Dave asked me if I wanted to really hear something. And I said sure. He walked up and down the hall to insure no one else was about, and he was growing quite nervous, nearly jumping back in fright when someone casually opened a door and popped a head into the hall to see us. That person left, and Dave looked into a room, then he waved me in and closed the door, and put his finger to his lips. He pressed himself back into the door as if to give himself support.

He commanded me to wait right there and to be quiet. "Don't say a word ... don't say a word" he continued as he pressed some big studio earphones on my head. He disappeared out of the room again and returned with a record in a plain white cover. He showed it to me. As I recall it didn't even have a label and it was bright and shiny as if it had never been played. He checked all the switches to make certain, and I think two little lights were on the board with the embossed notation "Headphones only."

He put the record on the turntable and I settled back into the secretary chair and he dropped the arm on the record.

In the world of recorded music, there used to be an expression about "Dropping a bomb" which meant a deejay playing a really hot record for the first time on the air that would become a major hit, and just, you know, kill everyone dead. I don't know if that phrase was in usage at that time.

But Dave dropped a bomb, all right. A big one.

I was listening to the recognizable voice of President Lyndon B Johnson announcing to the American people, or anyone still alive within listening distance of the sound of his voice, that nuclear war had begun.

I struggled with this as the President drawled on ... and turned to stare in disbelief at Dave to ask if this was a joke? Is this for real? And he was smiling broadly and nodding his head as if to say this was the real deal, this is not a test, this is not a joke.

I didn't listen to all of this record. Dave pulled it off and I took the headphones off. He slipped the record back into the cover and disappeared down the hall. When he returned he wasn't carrying the record with him that I noticed.

That was a strange experience, to say the least. I had listened to a record that was made to be broadcast in the event of a future nuclear war. A secret record. That's why Dave was so nervous about it. Dave advised me, "Don't tell anyone about this."

I lost all contact with Dave after a few days, then I ran into him once in Los Angeles a month or so later. Then I never saw or heard from him ever again.
But I heard about him.

In 1969, Dave gained some notoriety by locking himself into a room of a Colorado radio station, at the height of the Viet Nam conflict, and he broadcast the record for all to hear over the airwaves.
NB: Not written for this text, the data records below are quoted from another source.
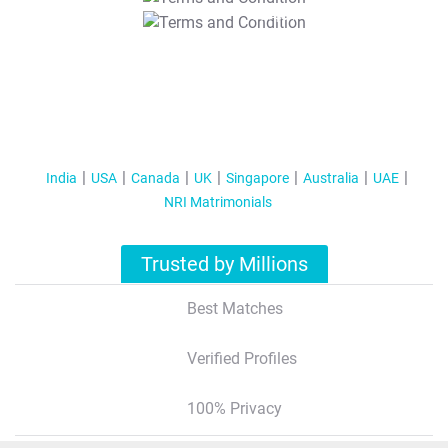
T&C Apply
India
USA
Canada
UK
Singapore
Australia
UAE
NRI Matrimonials
Trusted by Millions
Best Matches
Verified Profiles
100% Privacy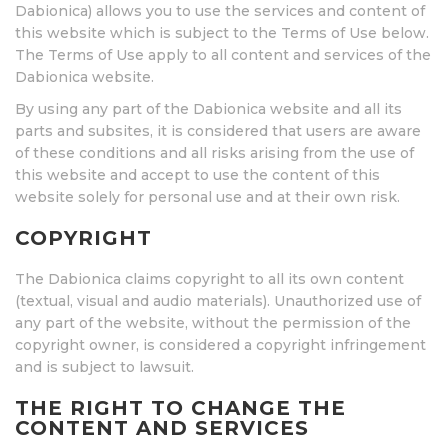
Dabionica) allows you to use the services and content of
this website which is subject to the Terms of Use below.
The Terms of Use apply to all content and services of the
Dabionica website.
By using any part of the Dabionica website and all its
parts and subsites, it is considered that users are aware
of these conditions and all risks arising from the use of
this website and accept to use the content of this
website solely for personal use and at their own risk.
COPYRIGHT
The Dabionica claims copyright to all its own content
(textual, visual and audio materials). Unauthorized use of
any part of the website, without the permission of the
copyright owner, is considered a copyright infringement
and is subject to lawsuit.
THE RIGHT TO CHANGE THE
CONTENT AND SERVICES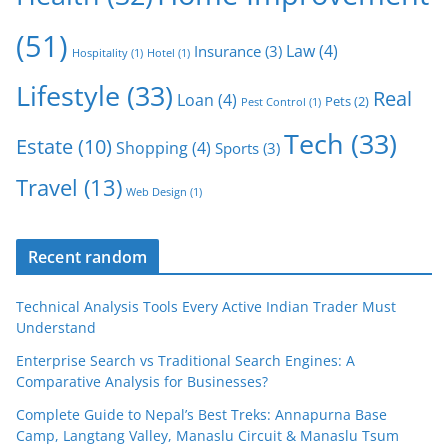
(51)
Law
(4)
Insurance
(3)
Hospitality
(1)
Hotel
(1)
Lifestyle
(33)
Real
Loan
(4)
Pets
(2)
Pest Control
(1)
Tech
(33)
Estate
(10)
Shopping
(4)
Sports
(3)
Travel
(13)
Web Design
(1)
Recent random
Technical Analysis Tools Every Active Indian Trader Must
Understand
Enterprise Search vs Traditional Search Engines: A
Comparative Analysis for Businesses?
Complete Guide to Nepal’s Best Treks: Annapurna Base
Camp, Langtang Valley, Manaslu Circuit & Manaslu Tsum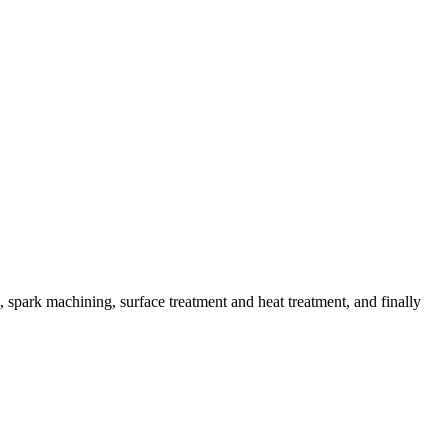
spark machining, surface treatment and heat treatment, and finally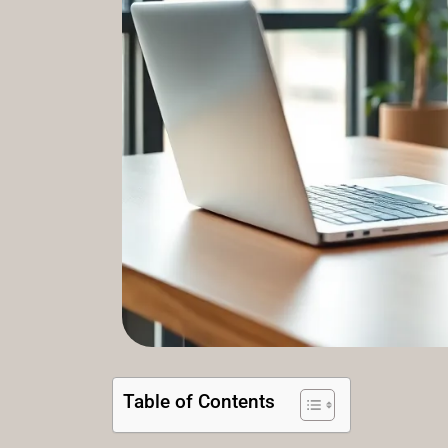
Table of Contents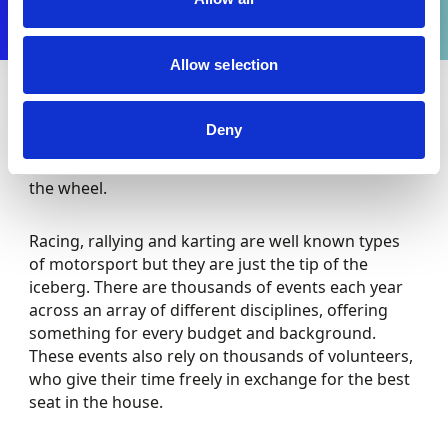
Allow selection
Motorsport is more diverse and accessible than
Deny
many would imagine, with many different ways to
get involved behind the scenes as well as behind
the wheel.
Racing, rallying and karting are well known types
of motorsport but they are just the tip of the
iceberg. There are thousands of events each year
across an array of different disciplines, offering
something for every budget and background.
These events also rely on thousands of volunteers,
who give their time freely in exchange for the best
seat in the house.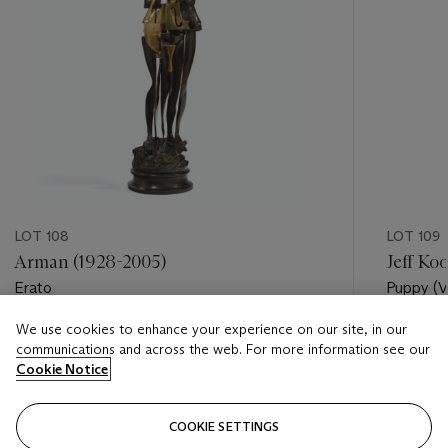
LOT 108
LOT 109
Arman (1928-2005)
Jeff Ko
Erato
Puppy (V
We use cookies to enhance your experience on our site, in our
Estimate
Estimate
communications and across the web. For more information see our
EUR 7,000 - EUR 10,000
EUR 6,0
Cookie Notice
Closed
Closed
COOKIE SETTINGS
FOLLOW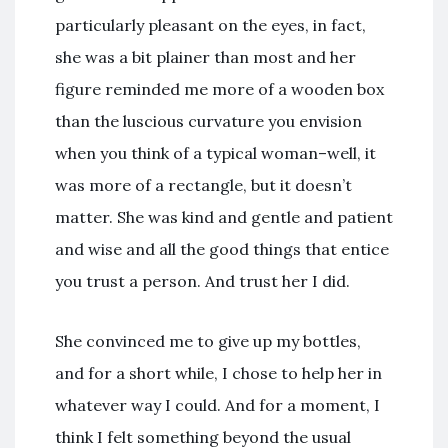
particularly pleasant on the eyes, in fact,
she was a bit plainer than most and her
figure reminded me more of a wooden box
than the luscious curvature you envision
when you think of a typical woman–well, it
was more of a rectangle, but it doesn’t
matter. She was kind and gentle and patient
and wise and all the good things that entice
you trust a person. And trust her I did.
She convinced me to give up my bottles,
and for a short while, I chose to help her in
whatever way I could. And for a moment, I
think I felt something beyond the usual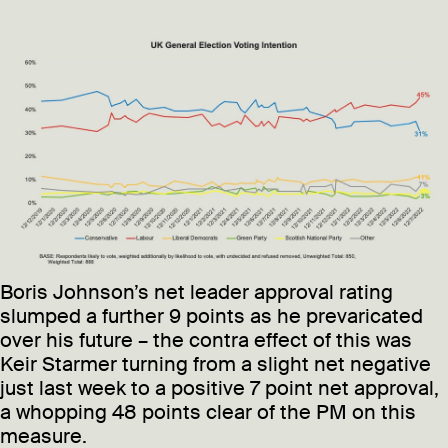
Boris Johnson’s net leader approval rating
slumped a further 9 points as he prevaricated
over his future – the contra effect of this was
Keir Starmer turning from a slight net negative
just last week to a positive 7 point net approval,
a whopping 48 points clear of the PM on this
measure.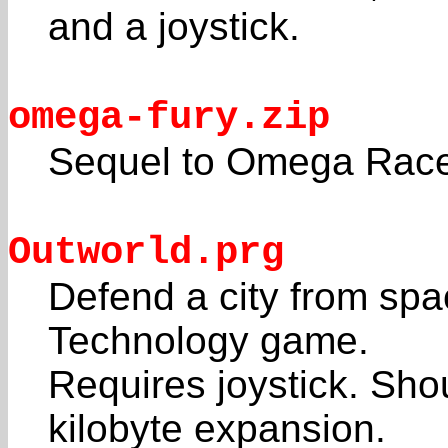
and a joystick.
omega-fury.zip
Sequel to Omega Race
Outworld.prg
Defend a city from spac
Technology game.
Requires joystick. Sho
kilobyte expansion.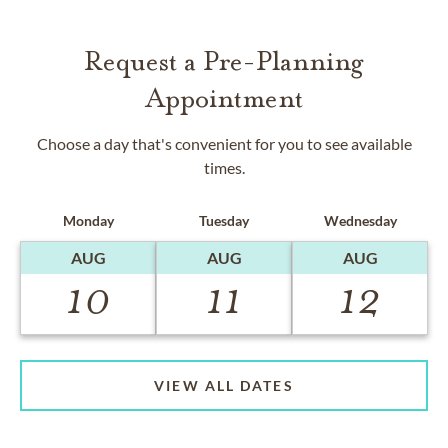
Request a Pre-Planning
Appointment
Choose a day that's convenient for you to see available
times.
Monday
Tuesday
Wednesday
AUG
AUG
AUG
10
11
12
VIEW ALL DATES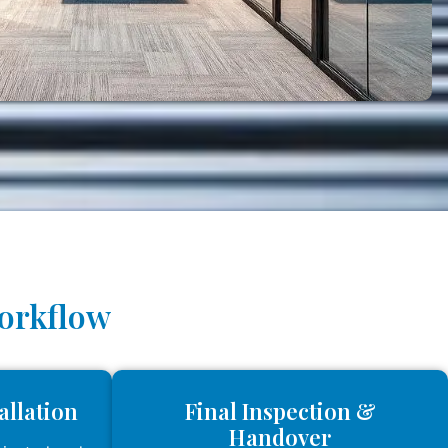
Workflow
allation
Final Inspection &
Handover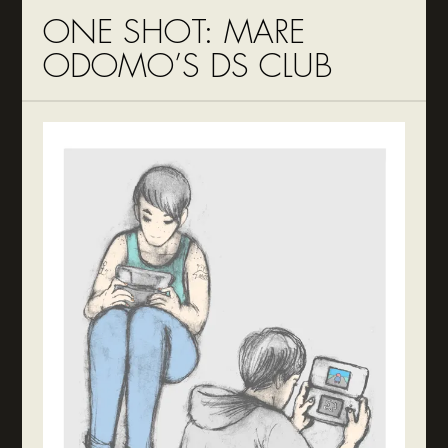
ONE SHOT: MARE
ODOMO’S DS CLUB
The door was pushed in when the police arrived, the record taken off the turntable, and he was arrested, and deemed mentally ill. This was part of an official investigation now, and the newspaper account said he would occasionally play the record for friends. I don't know if they ever found out really how he'd acquired this particular recording. But he'd carried it with him all those intervening years, keeping it hid, obviously determined to do something with it.

Wow. In thinking about it, I much preferred hearing that first Jimi Hendrix record for the first time.